> Data records:
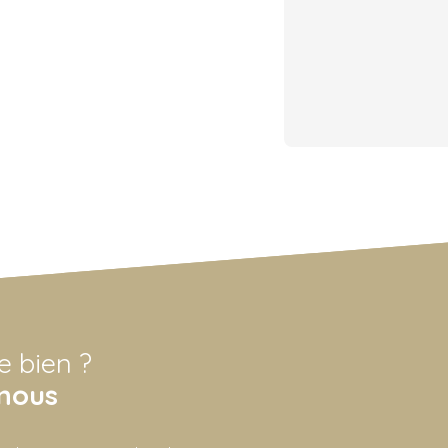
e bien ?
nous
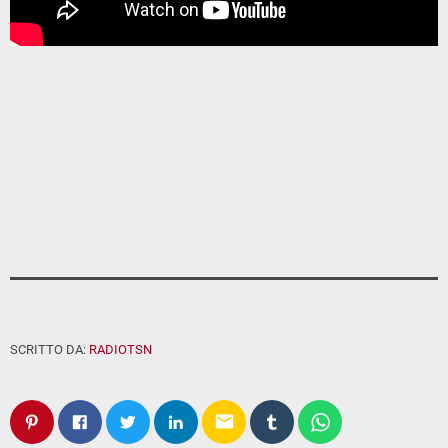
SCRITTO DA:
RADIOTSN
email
--
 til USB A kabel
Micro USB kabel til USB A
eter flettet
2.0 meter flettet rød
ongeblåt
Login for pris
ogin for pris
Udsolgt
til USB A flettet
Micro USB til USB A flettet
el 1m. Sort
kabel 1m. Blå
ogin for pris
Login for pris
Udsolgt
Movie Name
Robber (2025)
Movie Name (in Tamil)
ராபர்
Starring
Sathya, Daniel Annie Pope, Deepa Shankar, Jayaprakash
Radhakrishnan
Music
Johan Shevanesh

> Directions: Check every line in the entries for the word "flettet". State how many have it, with no other text.

> Output of the task: 4